§ WHAT YOU HAVE TO DO:
Copy every record exactly, and keep the pictures out.
━━━━
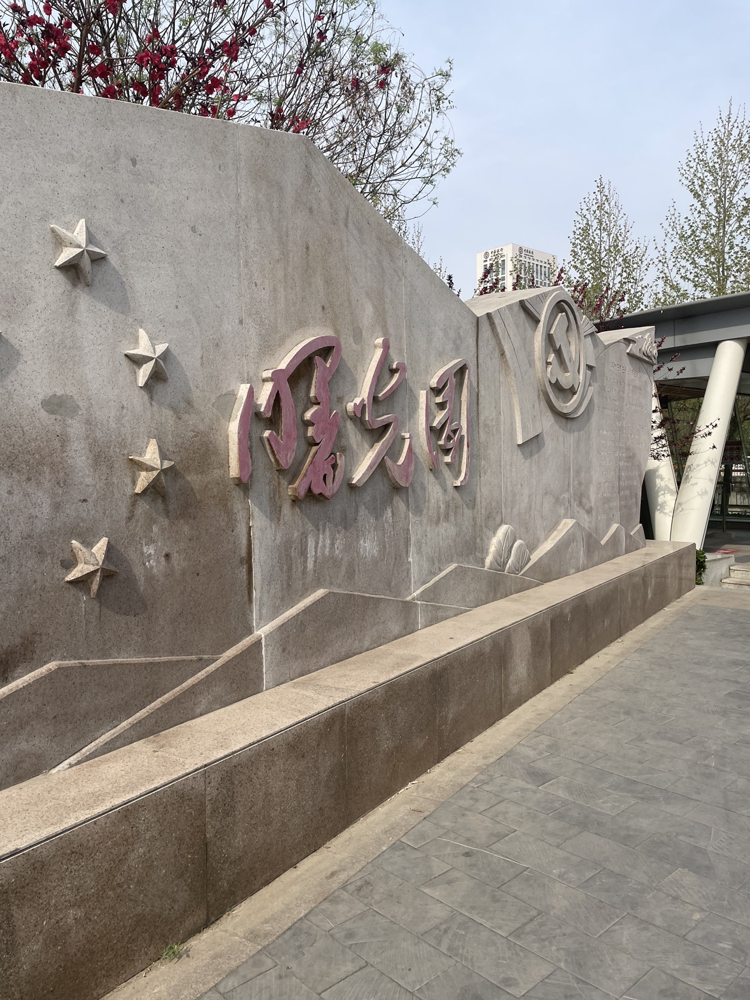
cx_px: 375
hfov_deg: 53.1
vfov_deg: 67.3
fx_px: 751
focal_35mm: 26
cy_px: 500
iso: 32
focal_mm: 4.2
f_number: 1.6
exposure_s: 1/3610
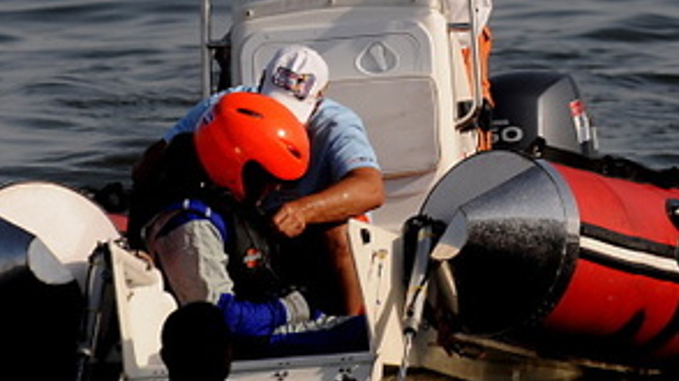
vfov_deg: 0.8
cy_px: -136
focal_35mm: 1448
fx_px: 26056
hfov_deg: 1.5
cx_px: 694
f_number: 5.6
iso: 200
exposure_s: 1/1250
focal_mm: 300
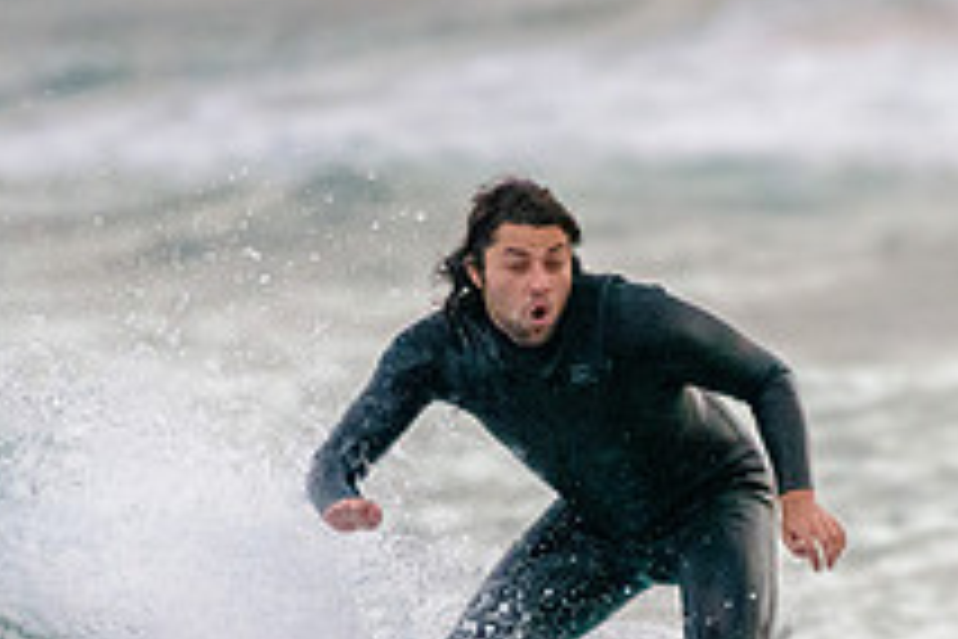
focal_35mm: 1497
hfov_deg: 1.4
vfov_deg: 0.9
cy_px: 470
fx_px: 39834
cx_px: 878
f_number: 5.6
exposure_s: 1/2000
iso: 2000
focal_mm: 450
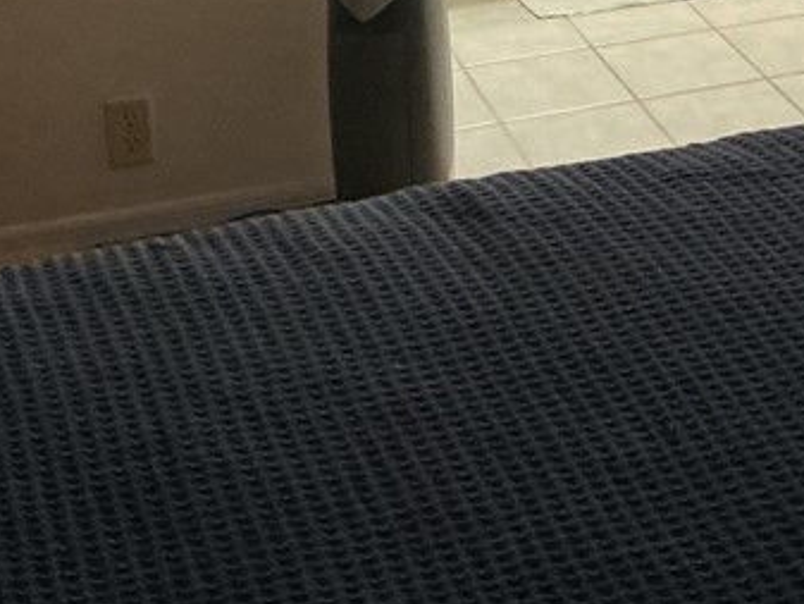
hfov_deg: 21.8
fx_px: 2045
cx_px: 687
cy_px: -263
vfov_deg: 15.6
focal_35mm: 88
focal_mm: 3
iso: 200
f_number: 1.8
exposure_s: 1/40
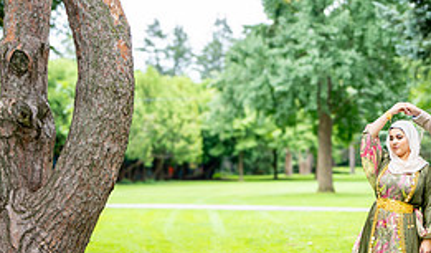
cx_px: 382
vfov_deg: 13.6
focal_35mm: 90
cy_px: 276
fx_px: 1039
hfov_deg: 22.9
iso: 200
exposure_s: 1/500
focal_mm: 35
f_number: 2
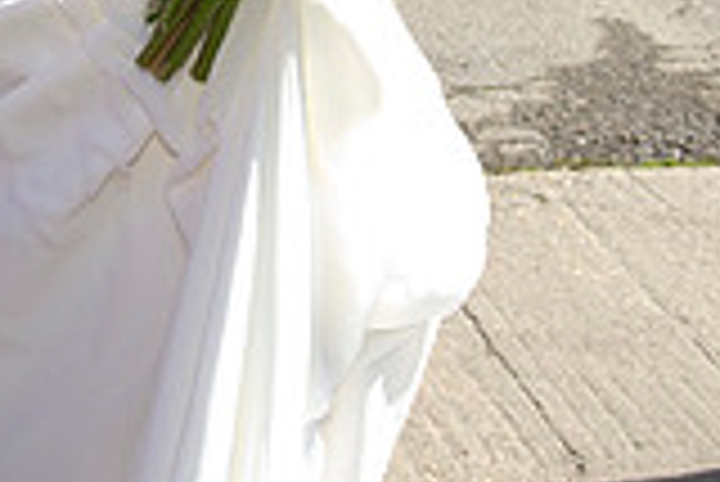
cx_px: 58
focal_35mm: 116
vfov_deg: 11.2
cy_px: -333
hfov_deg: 17.3
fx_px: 2322
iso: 100
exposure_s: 1/100
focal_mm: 32
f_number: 10
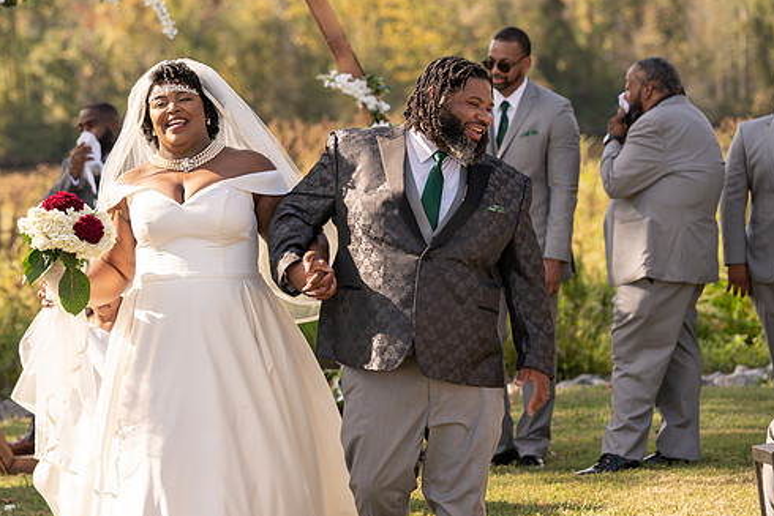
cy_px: 226
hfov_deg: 15.1
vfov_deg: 10.1
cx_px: 336
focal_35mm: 136
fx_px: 2925
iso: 100
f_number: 4
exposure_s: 1/500
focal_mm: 112
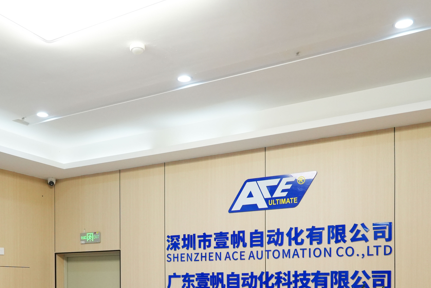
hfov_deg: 45.2
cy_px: 291
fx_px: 515
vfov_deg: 29.1
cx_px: 169
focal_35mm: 43
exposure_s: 1/125
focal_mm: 20
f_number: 6.3
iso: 1600
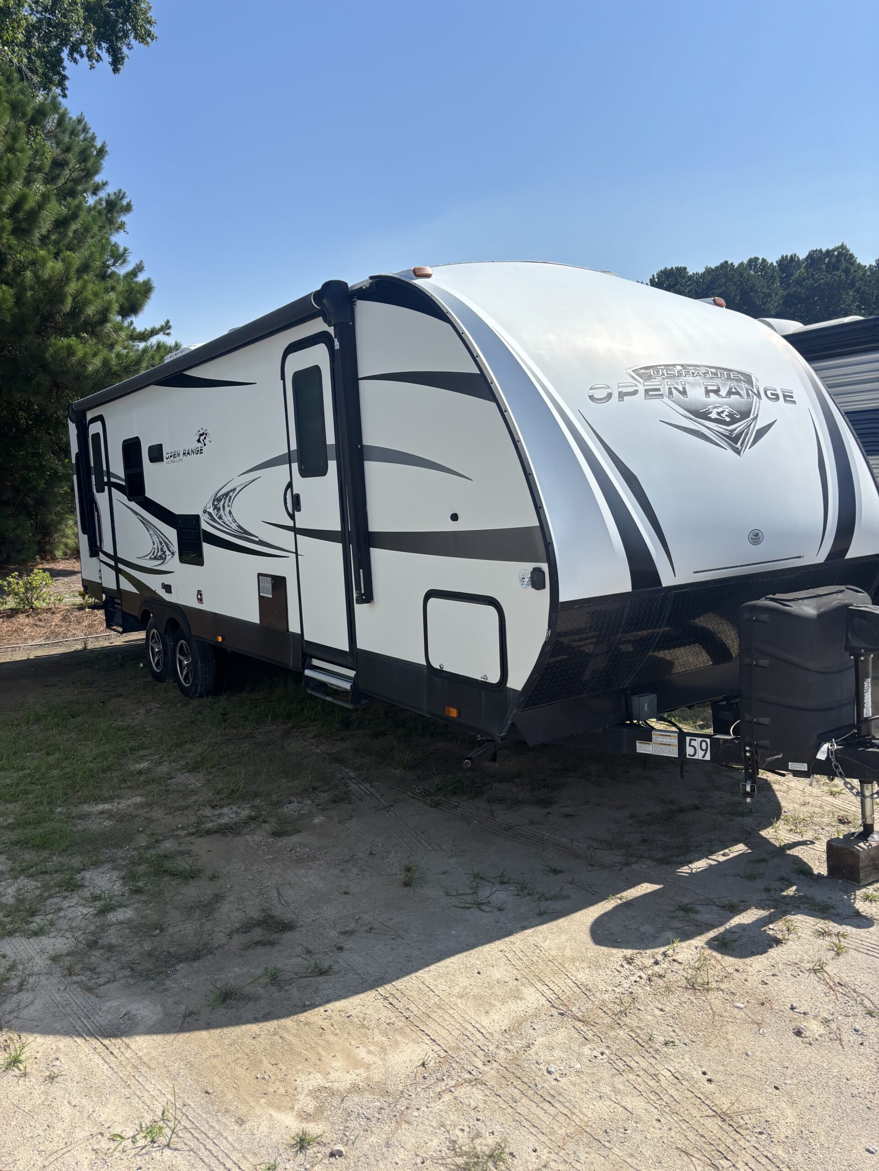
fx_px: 880
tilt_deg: -8.8
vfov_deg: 67.3
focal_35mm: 26
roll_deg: +1.0
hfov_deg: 53.1
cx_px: 440
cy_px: 586
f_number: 1.6
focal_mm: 5.96
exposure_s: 1/4425
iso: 50
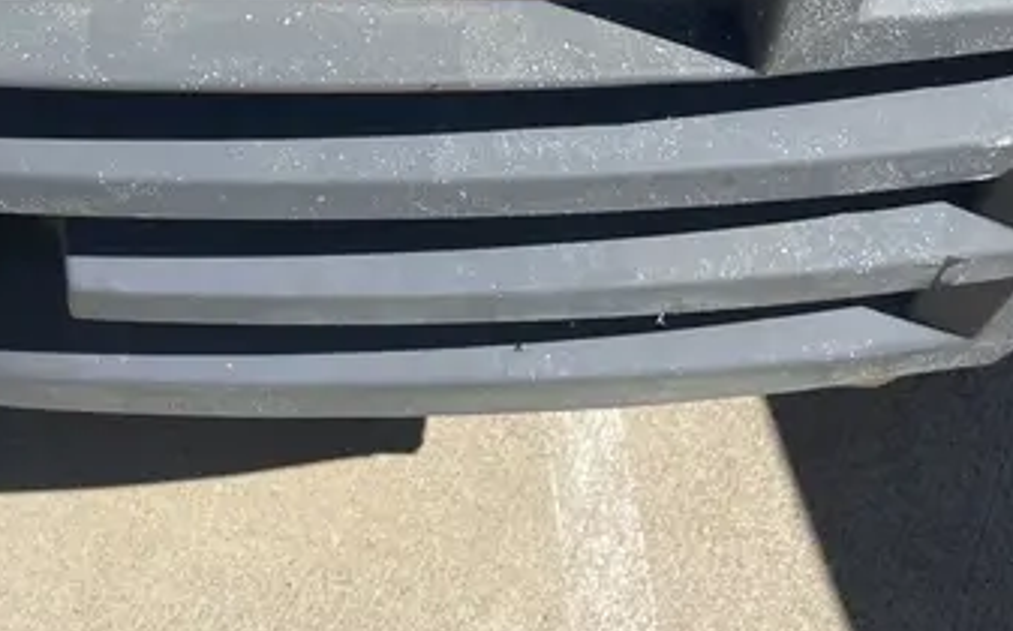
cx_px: 271
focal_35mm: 60
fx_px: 1655
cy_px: -254
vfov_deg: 19.4
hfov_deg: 33.4
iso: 50
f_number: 1.6
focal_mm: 4.2
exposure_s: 1/5051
━━━━
§ WRITTEN RESPONSE:
cx_px: 375
hfov_deg: 53.1
vfov_deg: 67.3
fx_px: 751
focal_35mm: 26
cy_px: 500
iso: 32
focal_mm: 4.2
f_number: 1.6
exposure_s: 1/3610
vfov_deg: 0.8
cy_px: -136
focal_35mm: 1448
fx_px: 26056
hfov_deg: 1.5
cx_px: 694
f_number: 5.6
iso: 200
exposure_s: 1/1250
focal_mm: 300
focal_35mm: 1497
hfov_deg: 1.4
vfov_deg: 0.9
cy_px: 470
fx_px: 39834
cx_px: 878
f_number: 5.6
exposure_s: 1/2000
iso: 2000
focal_mm: 450
hfov_deg: 21.8
fx_px: 2045
cx_px: 687
cy_px: -263
vfov_deg: 15.6
focal_35mm: 88
focal_mm: 3
iso: 200
f_number: 1.8
exposure_s: 1/40
cx_px: 382
vfov_deg: 13.6
focal_35mm: 90
cy_px: 276
fx_px: 1039
hfov_deg: 22.9
iso: 200
exposure_s: 1/500
focal_mm: 35
f_number: 2
cx_px: 58
focal_35mm: 116
vfov_deg: 11.2
cy_px: -333
hfov_deg: 17.3
fx_px: 2322
iso: 100
exposure_s: 1/100
focal_mm: 32
f_number: 10
cy_px: 226
hfov_deg: 15.1
vfov_deg: 10.1
cx_px: 336
focal_35mm: 136
fx_px: 2925
iso: 100
f_number: 4
exposure_s: 1/500
focal_mm: 112
hfov_deg: 45.2
cy_px: 291
fx_px: 515
vfov_deg: 29.1
cx_px: 169
focal_35mm: 43
exposure_s: 1/125
focal_mm: 20
f_number: 6.3
iso: 1600
fx_px: 880
tilt_deg: -8.8
vfov_deg: 67.3
focal_35mm: 26
roll_deg: +1.0
hfov_deg: 53.1
cx_px: 440
cy_px: 586
f_number: 1.6
focal_mm: 5.96
exposure_s: 1/4425
iso: 50
cx_px: 271
focal_35mm: 60
fx_px: 1655
cy_px: -254
vfov_deg: 19.4
hfov_deg: 33.4
iso: 50
f_number: 1.6
focal_mm: 4.2
exposure_s: 1/5051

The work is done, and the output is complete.